ML: There’s been a lot. [We’ve played] countries that don’t really speak English, so having to communicate with that audience, talk for thirty seconds while people change guitars, and nobody understands a goddamn word I’m saying. That’s weird. Then there’s people who grab you, try to untie your shoes while you’re playing, and stuff like that gets weird. There was never one show that was like, “Wow, this is really strange”. Also, we have light shows and all that stuff on stage… There was a show on this tour where there was really bad weather. We made it to the venue but the roads were iced and a lot of people didn’t come out. It’s dangerous. So you have this over-the-top production and then you have like 120 people in the crowd. It’s almost like Spinal Tap where’s it’s this extreme entrance and it’s for nothing. Well, not for nothing, but it’s a small audience. It’s just a funny, funny thing. For me, at least.
JC: When the band started in 2007, did you expect the level of success that you have now?
ML: From the outside looking in, being someone who had toured with The Contortionist in my older band, I enjoyed the band and felt like there was something special in the band. They’re so good live and such good people, I knew they’d probably be very successful. I never thought I would be a part of the band but it’s cool. It’s one of those things where everybody in the band, myself included, are very hard workers and we’ve been doing this for a very long time. When I do something, I want to do it as well as possible and I always want to keep getting better. That’s always my main goal and I try to enjoy it while I’m in the moment. I’m always looking to do something better. I expect to do well, I want to do well. In a way, I kind of expected it but it’s also surreal. In order for something to happen, I feel like you have to have a strong vision for it. You have to be able to accept the idea that you are capable of filling rooms of people and play music in front of them. If not, you’ll never take the risk to do it. If you think you’re not capable, you’ll never take the risks and do the things necessary to make it happen. So, I guess that was a longwinded answer, but yes, I did always envision playing shows and be able to draw people and have audiences. But it is still very surreal. It’s funny to think that I had that vision and it’s come to fruition.
JC: It’s great to have that kind of mentality to be able to do these great things.
ML: Well it takes a certain type of person to do this type of career. A certain type of crazy too. I feel like I’m the right combination of that [laughs].
JC: You’ve mentioned that Language was “truer to your musical tastes”. For your next album, will it be similar to Language or will you continue to evolve your sound musically?

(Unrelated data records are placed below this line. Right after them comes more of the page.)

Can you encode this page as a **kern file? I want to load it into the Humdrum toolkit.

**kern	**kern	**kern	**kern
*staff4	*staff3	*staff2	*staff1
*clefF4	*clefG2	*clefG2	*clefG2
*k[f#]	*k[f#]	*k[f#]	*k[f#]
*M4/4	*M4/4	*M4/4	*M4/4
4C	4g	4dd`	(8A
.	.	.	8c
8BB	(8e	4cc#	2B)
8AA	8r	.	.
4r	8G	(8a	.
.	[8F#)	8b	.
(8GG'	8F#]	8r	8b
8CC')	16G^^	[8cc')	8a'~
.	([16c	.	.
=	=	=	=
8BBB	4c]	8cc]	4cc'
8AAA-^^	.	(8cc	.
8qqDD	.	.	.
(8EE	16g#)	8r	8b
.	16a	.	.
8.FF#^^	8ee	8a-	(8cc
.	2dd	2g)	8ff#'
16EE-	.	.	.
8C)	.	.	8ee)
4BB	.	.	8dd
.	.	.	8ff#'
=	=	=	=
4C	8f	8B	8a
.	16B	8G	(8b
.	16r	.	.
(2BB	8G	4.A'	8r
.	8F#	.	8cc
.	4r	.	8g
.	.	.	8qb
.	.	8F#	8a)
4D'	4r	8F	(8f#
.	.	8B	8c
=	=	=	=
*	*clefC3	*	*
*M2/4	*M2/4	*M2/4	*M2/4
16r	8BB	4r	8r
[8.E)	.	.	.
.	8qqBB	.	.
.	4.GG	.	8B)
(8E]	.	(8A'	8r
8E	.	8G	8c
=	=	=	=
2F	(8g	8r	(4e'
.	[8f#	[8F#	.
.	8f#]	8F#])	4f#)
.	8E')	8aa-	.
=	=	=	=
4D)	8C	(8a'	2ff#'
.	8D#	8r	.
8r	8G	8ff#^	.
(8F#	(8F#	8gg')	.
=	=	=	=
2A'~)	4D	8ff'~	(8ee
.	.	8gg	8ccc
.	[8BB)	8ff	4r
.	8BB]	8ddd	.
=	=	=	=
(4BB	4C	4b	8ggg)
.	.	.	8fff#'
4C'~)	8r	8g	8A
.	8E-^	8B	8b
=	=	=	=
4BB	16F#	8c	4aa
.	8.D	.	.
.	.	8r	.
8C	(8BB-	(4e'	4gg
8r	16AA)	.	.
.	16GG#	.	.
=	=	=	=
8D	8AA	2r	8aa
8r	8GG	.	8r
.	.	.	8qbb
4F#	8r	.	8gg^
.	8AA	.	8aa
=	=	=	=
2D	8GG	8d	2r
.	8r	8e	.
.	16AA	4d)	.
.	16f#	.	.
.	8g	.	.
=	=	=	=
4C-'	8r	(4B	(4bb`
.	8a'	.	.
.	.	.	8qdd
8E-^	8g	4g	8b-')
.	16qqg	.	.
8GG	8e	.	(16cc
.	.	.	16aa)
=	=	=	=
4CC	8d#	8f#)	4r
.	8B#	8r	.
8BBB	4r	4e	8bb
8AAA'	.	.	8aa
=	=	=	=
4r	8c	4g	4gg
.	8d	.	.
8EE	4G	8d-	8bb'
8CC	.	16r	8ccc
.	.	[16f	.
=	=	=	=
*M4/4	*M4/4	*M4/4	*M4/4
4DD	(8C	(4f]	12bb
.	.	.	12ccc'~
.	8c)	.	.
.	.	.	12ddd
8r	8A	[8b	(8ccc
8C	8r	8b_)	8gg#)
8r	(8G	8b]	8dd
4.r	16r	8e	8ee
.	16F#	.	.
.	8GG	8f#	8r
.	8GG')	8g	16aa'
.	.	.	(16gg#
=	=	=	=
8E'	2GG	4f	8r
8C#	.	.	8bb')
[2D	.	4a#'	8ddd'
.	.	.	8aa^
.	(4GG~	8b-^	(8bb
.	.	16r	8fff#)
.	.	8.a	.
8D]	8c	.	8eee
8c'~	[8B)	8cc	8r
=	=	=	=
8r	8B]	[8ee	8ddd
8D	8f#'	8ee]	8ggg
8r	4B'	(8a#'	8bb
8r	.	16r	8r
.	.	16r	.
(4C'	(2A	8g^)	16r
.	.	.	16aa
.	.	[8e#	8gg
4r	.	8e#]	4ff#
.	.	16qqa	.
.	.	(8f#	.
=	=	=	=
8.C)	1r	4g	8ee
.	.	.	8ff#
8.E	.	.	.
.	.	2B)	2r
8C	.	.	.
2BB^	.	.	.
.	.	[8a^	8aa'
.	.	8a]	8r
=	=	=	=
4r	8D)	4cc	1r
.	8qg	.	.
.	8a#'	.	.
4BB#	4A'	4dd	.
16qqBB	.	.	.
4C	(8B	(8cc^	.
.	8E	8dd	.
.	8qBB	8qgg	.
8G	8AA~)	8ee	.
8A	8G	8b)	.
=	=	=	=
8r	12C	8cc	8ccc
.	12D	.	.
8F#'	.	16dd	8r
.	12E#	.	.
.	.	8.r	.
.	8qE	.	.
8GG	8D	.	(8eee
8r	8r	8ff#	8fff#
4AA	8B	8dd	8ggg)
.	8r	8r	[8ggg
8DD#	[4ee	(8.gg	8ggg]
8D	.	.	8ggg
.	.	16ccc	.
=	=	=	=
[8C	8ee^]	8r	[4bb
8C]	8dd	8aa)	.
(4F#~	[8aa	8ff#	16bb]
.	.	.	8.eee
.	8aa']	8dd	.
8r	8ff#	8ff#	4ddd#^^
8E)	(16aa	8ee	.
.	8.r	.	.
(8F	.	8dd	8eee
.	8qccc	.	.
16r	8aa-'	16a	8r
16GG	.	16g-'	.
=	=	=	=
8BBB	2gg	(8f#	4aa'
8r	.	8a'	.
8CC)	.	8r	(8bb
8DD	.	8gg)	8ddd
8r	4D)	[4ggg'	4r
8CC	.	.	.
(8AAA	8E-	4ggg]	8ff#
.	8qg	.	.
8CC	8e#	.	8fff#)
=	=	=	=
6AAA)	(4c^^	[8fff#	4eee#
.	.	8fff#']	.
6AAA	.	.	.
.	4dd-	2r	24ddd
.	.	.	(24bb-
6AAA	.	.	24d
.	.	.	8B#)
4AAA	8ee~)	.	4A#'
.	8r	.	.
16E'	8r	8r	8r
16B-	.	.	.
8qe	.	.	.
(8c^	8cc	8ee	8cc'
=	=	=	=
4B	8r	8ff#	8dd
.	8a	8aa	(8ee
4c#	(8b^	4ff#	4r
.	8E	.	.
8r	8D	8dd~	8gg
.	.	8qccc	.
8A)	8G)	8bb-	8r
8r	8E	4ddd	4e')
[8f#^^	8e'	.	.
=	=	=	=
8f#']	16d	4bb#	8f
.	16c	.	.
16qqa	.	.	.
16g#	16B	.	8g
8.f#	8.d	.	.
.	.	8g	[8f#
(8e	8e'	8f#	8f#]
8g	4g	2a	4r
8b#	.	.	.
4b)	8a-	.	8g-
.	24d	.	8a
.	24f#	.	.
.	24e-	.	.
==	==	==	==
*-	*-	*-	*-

ML: I can’t imagine it will be too similar just ’cause of the track record that this band has [and] knowing how much our musical tastes changed, even since we’ve been in the studio. We’re an interesting group of dudes when it comes to writing. We’re all trying to think differently, daily. When we’re working on music, we’ll write something that feels natural, and then we’ll go, “Now what can we do to this to make it weird”. We try to surprise ourselves and that’s really the goal at the end of the day. As a musician, if you write something you didn’t think you were capable of writing, then that’s really cool when you can surprise yourself. And that’s what makes it exciting. If you knew what you were going to write, it wouldn’t be exciting. You would just be doing it to collect a pay check.
JC: It’d end up being a boring office job.
ML: Exactly. Might as well work 9 to 5. That’s not what we’re in this for.
JC: So you always want to take it to the next level, always one step ahead?
ML: The point is to do stuff that’s different. Art isn’t about mimicking, it’s about creating. Granted, there’s shades of interpretations and inspiration in art from various artists that we enjoy, but at the end of the day, it’s about creating something that represents you. It’s hard to tell what perspective and what view on the world we’ll have when we start doing the next album. I’m very confident it’ll be interesting and I feel that we will still continue to evolve and do different things. Maybe it’ll be heavy, maybe it’ll be soft, it’s hard to tell.